TASK DESCRIPTION → Across the entries that follow, tally every line holding the word "SQUARE" and reply with the count alone.

SUPPLIED DATA →
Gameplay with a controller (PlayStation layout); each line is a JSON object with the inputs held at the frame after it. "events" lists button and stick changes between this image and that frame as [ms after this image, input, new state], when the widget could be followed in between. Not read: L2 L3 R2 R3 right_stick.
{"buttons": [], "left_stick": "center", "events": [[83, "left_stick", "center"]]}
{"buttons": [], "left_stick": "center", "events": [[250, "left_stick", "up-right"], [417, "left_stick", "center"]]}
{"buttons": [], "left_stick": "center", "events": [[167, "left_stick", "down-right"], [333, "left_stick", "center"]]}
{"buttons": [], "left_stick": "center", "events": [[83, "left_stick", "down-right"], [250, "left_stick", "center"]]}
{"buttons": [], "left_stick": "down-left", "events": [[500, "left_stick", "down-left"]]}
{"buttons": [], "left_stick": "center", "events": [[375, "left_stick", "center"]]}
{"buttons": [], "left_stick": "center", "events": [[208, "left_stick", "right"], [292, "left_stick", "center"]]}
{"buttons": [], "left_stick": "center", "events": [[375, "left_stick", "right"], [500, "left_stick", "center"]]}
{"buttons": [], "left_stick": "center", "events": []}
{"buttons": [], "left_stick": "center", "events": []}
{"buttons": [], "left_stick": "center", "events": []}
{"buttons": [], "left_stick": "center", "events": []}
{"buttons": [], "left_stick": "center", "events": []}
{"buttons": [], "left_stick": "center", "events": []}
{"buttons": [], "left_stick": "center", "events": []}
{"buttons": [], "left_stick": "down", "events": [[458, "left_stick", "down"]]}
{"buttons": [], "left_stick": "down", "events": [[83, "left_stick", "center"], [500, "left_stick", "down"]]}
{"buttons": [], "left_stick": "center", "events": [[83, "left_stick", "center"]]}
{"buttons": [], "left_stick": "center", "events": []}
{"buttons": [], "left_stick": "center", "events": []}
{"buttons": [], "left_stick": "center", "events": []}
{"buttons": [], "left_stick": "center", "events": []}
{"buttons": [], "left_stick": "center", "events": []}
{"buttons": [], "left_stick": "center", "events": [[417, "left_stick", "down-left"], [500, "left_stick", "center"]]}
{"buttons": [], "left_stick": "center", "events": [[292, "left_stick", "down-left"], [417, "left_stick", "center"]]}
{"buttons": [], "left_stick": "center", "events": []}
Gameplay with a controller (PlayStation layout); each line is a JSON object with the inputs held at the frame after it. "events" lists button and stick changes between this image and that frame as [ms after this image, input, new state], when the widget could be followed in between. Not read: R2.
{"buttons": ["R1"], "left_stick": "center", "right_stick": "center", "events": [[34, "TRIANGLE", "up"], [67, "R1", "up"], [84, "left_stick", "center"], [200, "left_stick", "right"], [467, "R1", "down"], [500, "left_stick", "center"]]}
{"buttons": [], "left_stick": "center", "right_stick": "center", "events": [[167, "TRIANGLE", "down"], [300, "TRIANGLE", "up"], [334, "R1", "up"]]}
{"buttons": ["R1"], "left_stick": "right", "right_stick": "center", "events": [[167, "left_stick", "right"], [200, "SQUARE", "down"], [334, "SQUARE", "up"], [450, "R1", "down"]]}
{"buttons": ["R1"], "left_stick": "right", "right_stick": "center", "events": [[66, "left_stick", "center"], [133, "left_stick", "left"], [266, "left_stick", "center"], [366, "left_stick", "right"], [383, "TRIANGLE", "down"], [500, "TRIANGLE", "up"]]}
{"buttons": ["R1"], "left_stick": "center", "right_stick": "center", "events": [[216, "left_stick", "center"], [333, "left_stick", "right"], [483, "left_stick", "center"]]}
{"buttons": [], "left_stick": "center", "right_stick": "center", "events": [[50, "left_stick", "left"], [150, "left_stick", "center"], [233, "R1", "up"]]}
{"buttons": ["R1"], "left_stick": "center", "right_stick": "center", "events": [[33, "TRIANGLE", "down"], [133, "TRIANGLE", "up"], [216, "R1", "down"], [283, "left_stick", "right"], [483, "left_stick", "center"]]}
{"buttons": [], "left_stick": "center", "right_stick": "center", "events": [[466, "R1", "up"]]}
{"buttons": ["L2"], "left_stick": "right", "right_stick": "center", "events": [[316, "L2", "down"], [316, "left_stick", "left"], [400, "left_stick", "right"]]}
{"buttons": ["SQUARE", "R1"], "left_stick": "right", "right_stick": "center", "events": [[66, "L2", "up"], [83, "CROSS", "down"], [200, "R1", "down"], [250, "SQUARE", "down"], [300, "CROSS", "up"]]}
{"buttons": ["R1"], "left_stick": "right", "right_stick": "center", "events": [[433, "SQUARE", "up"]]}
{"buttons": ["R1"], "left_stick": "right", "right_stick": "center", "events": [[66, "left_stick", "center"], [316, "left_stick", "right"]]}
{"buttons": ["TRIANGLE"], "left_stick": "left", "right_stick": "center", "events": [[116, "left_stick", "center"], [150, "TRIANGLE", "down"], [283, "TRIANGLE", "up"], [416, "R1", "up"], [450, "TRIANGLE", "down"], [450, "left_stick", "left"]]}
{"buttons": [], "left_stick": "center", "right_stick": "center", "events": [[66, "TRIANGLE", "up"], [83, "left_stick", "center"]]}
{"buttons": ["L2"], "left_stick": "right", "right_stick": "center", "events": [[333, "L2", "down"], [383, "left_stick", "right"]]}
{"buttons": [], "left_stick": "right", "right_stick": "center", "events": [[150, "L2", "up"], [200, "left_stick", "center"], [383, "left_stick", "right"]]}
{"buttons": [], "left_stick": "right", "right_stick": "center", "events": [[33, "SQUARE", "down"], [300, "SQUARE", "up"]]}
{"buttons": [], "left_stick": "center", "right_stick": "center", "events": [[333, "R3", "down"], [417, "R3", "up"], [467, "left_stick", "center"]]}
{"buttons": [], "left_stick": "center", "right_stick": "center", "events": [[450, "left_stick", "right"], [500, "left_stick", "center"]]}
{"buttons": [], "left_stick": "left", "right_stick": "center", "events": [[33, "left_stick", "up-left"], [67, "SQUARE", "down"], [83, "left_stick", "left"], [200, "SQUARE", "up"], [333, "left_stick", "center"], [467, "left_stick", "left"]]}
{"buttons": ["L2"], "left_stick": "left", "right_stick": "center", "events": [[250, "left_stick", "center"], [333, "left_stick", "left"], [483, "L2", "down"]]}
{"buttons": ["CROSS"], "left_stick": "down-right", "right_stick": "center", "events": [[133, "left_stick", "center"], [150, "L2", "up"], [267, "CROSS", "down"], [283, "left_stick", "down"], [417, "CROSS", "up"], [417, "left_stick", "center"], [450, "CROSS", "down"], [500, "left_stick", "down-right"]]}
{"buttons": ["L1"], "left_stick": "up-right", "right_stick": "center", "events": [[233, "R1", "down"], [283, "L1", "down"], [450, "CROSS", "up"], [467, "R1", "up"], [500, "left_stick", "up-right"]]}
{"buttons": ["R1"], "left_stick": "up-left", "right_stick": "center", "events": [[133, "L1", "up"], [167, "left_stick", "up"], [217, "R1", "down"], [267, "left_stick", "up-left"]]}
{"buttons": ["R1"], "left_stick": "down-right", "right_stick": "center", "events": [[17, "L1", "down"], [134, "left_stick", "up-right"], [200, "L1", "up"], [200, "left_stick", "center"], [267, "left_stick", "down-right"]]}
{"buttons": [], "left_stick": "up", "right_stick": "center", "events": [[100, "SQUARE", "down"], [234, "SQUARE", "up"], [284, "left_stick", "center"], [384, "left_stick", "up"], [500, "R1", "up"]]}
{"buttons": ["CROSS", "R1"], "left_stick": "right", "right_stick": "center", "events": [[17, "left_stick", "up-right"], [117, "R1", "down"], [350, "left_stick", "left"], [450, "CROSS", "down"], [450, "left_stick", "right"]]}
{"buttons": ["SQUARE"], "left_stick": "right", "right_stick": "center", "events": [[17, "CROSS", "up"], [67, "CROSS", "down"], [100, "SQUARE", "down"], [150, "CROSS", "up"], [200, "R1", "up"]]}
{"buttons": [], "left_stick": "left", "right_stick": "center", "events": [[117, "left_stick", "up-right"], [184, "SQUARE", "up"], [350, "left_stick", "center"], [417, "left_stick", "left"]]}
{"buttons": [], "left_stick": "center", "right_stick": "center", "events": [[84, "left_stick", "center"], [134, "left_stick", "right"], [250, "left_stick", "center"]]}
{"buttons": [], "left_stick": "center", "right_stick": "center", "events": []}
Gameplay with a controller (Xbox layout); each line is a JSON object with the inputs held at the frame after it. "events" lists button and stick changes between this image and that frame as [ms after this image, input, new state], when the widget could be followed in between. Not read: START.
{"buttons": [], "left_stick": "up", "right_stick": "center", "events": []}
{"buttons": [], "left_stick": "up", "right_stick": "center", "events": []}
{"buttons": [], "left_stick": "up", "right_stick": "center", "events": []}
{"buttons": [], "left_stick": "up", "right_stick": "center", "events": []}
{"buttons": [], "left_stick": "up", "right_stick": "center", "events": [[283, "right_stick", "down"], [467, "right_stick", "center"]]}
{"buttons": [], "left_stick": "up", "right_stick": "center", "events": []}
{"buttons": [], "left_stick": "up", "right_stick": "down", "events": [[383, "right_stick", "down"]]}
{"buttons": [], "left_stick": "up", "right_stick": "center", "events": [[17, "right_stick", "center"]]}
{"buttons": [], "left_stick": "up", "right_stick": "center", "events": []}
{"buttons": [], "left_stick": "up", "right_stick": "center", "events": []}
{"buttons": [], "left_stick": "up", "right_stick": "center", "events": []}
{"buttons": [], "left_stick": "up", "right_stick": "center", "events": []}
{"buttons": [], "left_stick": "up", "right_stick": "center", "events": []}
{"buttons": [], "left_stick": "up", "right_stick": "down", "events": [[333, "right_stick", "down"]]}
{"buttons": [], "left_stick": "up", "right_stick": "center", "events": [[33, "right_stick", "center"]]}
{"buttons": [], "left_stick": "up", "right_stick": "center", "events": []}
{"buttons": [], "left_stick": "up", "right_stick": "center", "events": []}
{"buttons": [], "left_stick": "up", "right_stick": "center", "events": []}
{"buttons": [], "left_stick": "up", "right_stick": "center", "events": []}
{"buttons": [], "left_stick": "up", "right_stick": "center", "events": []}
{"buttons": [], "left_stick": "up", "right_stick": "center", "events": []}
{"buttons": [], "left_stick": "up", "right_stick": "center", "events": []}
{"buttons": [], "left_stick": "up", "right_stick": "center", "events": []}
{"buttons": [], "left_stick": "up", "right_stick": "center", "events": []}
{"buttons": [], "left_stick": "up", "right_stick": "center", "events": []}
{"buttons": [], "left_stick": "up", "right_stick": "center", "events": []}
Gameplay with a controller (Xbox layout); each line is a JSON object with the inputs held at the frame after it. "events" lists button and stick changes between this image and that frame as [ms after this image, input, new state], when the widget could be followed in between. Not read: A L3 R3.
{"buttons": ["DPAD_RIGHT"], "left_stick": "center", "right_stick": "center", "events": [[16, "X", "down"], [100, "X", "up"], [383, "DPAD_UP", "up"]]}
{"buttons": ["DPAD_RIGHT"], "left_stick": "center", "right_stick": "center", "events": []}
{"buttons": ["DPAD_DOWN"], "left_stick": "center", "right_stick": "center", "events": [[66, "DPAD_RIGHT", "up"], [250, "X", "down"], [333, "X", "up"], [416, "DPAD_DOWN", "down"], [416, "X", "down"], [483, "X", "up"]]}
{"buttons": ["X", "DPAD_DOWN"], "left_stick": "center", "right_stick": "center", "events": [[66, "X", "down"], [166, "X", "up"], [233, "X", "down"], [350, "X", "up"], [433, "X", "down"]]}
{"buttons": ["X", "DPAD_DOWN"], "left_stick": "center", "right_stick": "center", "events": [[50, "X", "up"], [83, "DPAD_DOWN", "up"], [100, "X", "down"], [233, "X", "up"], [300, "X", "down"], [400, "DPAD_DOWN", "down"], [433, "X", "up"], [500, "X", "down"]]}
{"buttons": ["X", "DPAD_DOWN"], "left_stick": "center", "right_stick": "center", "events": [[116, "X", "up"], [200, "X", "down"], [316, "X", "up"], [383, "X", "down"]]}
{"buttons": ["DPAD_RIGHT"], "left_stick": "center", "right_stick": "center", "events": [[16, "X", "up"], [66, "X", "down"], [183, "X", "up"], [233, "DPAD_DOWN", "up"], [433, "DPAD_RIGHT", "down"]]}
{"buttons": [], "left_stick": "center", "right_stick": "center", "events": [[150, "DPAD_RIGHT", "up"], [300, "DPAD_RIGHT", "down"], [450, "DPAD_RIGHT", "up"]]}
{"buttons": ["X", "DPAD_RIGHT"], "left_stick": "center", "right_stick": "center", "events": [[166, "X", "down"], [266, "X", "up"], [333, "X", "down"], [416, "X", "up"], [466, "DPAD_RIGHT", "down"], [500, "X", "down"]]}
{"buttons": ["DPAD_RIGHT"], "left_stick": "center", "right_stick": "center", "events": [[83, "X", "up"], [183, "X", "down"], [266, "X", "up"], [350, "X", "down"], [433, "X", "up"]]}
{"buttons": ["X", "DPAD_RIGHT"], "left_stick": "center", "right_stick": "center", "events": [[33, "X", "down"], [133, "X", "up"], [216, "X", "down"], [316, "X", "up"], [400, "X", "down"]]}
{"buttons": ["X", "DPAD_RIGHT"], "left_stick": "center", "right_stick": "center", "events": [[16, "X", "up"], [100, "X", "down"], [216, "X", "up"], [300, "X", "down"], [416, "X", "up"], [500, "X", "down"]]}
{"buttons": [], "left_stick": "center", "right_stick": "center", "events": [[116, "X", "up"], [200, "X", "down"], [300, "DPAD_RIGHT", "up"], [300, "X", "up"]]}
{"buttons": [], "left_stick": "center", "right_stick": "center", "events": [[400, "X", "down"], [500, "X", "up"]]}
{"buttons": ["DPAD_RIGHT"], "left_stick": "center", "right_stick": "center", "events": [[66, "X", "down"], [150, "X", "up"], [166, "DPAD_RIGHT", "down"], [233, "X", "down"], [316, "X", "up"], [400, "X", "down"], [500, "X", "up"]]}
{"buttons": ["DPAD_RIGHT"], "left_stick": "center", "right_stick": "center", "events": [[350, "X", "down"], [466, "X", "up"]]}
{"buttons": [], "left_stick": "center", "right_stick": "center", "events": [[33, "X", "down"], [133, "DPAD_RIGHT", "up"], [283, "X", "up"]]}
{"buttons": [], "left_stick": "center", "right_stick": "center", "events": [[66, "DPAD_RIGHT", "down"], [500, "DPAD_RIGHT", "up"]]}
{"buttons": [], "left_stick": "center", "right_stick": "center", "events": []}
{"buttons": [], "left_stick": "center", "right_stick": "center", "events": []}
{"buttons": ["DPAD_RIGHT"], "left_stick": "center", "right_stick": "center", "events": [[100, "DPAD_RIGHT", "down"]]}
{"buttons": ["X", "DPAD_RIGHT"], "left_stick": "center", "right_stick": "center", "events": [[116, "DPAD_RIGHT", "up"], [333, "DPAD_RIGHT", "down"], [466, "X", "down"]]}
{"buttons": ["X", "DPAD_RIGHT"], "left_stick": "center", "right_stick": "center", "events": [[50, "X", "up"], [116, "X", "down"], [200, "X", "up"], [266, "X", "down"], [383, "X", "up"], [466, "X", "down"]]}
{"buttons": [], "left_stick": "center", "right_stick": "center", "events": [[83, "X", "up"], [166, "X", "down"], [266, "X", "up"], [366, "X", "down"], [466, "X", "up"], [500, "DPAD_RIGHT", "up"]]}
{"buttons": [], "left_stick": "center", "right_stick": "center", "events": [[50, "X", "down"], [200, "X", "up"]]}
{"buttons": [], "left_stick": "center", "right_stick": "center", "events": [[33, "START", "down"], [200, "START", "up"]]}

RESULT OF THE EXERCISE → 8